- Born: Maharashtra, India
- Occupations: Social worker Writer Yogi
- Known for: Social service
- Awards: Padma Shri

= Joseph H. Pereira =

Indian Roman Catholic priest

Joseph H. Pereira, popularly known as the Singing Priest, is an Indian Roman Catholic priest, social worker and the founder trustee of Kripa Foundation, a Mumbai-based non governmental organization working for the rehabilitation of HIV patients and people affected by substance abuse. He has been associated with Mother Teresa and B. K. S. Iyengar and is a member of the New York Academy of Sciences. A pupil of B. K. S. Iyengar and a proponent of Iyengar Yoga, he is a certified instructor of the yoga school. The Government of India awarded him the fourth highest civilian honour of the Padma Shri, in 2009, for his contributions to society.

== Biography ==
Joseph. Hilary. Pereira was born in a Luso-Indian Roman Catholic family to Martha and Hilary Pereira along with 3 other siblings, in the suburbs of Mumbai, in the western Indian state of Maharashtra and did his early schooling locally where he had the opportunity to study Sanskrit. He started learning yoga from the age of eleven and, choosing the vocation of a priest, he enlisted himself in a seminary where he was involved with the choral groups there. He continued his academic studies to secure a master's degree Philosophy and Psychology from the University of Mumbai and a certification in counselling theory and practice from the Hazelden Institute of the Hazelden Foundation, USA. While at the seminary, he got an opportunity to meet B. K. S. Iyengar, renowned yoga guru and the originator of Iyengar Yoga, and joined him as a student of yoga in 1968. In 1971, he started participating in the activities of Mother Teresa and a decade later, he founded Kripa Foundation in 1981, with a few inmates, on the premises of the Church of Our Lady of Mount Carmel, Bandra where he served as the parish priest. The Foundation, which had a modest beginning, grew over the years, presently operating out of 69 centres in India and also has presence in Canada, Germany and USA. The organization works for the rehabilitation of HIV/AIDS patients and the victims of substance abuse and alcoholism and is affiliated to the Ministry of Social Justice and Empowerment. The centre employs yoga as a means to treat alcoholics and drug addicts.
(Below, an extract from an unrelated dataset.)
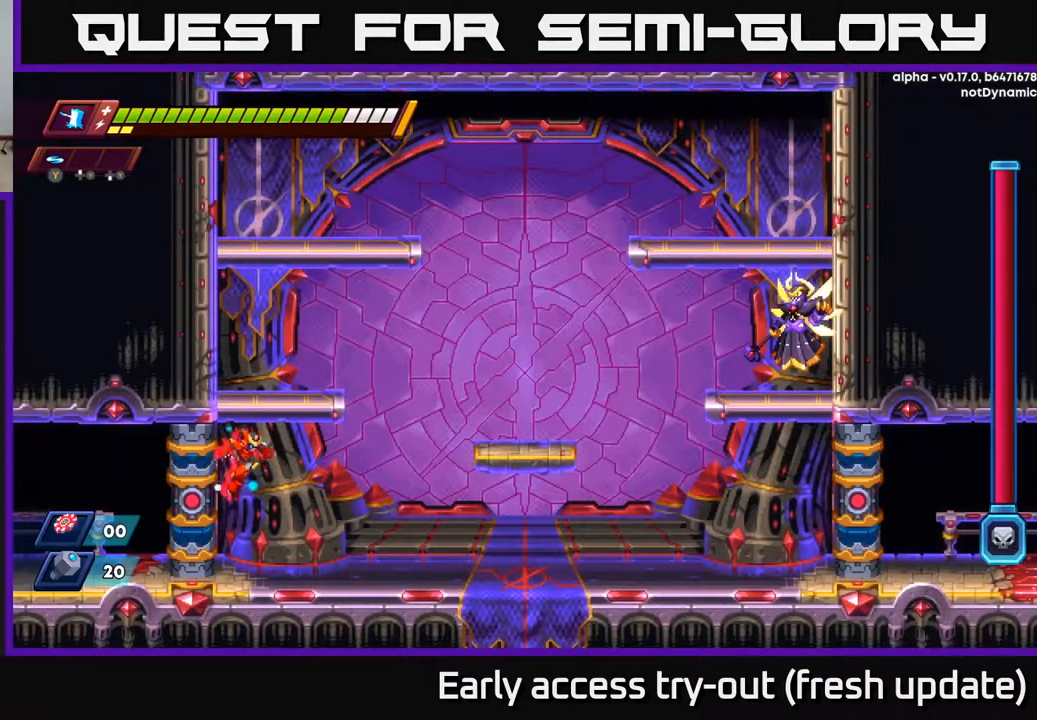
{"buttons": ["R2", "DPAD_RIGHT"], "left_stick": "center", "right_stick": "center", "events": [[367, "R2", "down"]]}
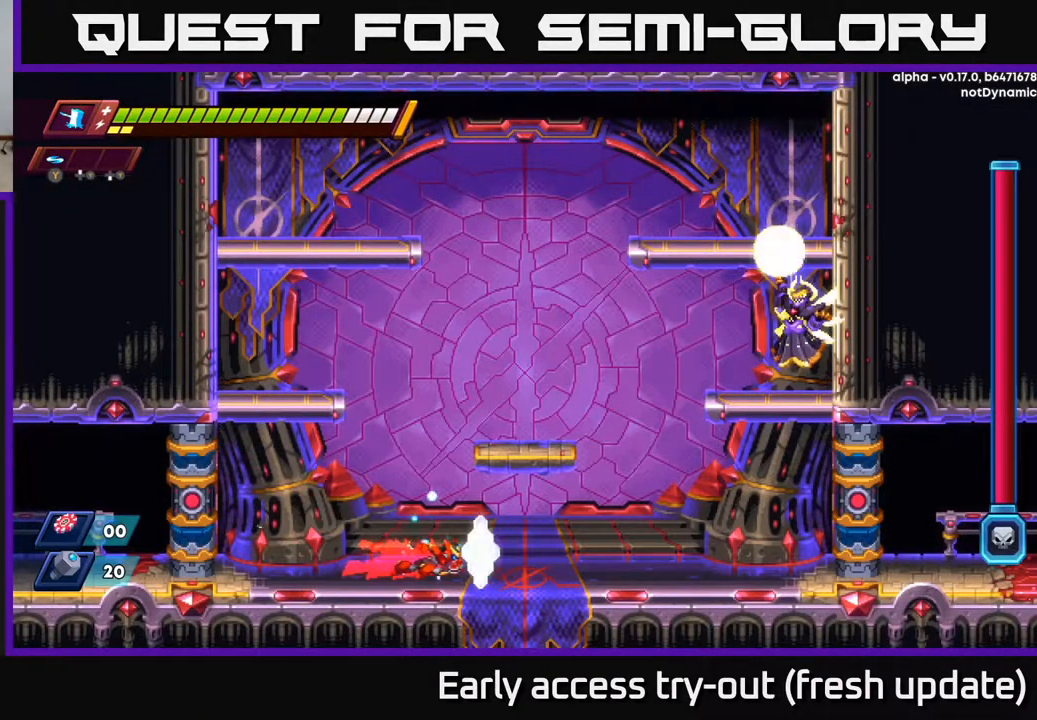
{"buttons": ["A", "X", "R2", "DPAD_RIGHT"], "left_stick": "center", "right_stick": "center", "events": [[167, "A", "down"], [433, "X", "down"]]}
Pereira teaches yoga philosophy in various Indian institutions including the Indian Institute of Management, Ahmedabad and is a member of the New York Academy of Sciences. He is the national coordinator of the World Community for Christian Meditation (WCCM) and is a trustee of the Indian chapter of the Alcoholics Anonymous (AA). He acts as a consultant to the Archdiocese of Bombay in matters related to drug addiction and conducts regular workshops on de-addiction and yoga in India and abroad, for which he has brought out several audio/video CDs such as Wholeness and Holiness, Yoga for the Practice of Christian Meditation, and The Whole Person in Prayer. His students included Lee Kuan Yew, the first Prime Minister of Singapore. He is the author of Yoga for the Practice of Christian Meditation, a guide for beginners of yoga. The Government of India awarded him the civilian honour of the Padma Shri in 2009.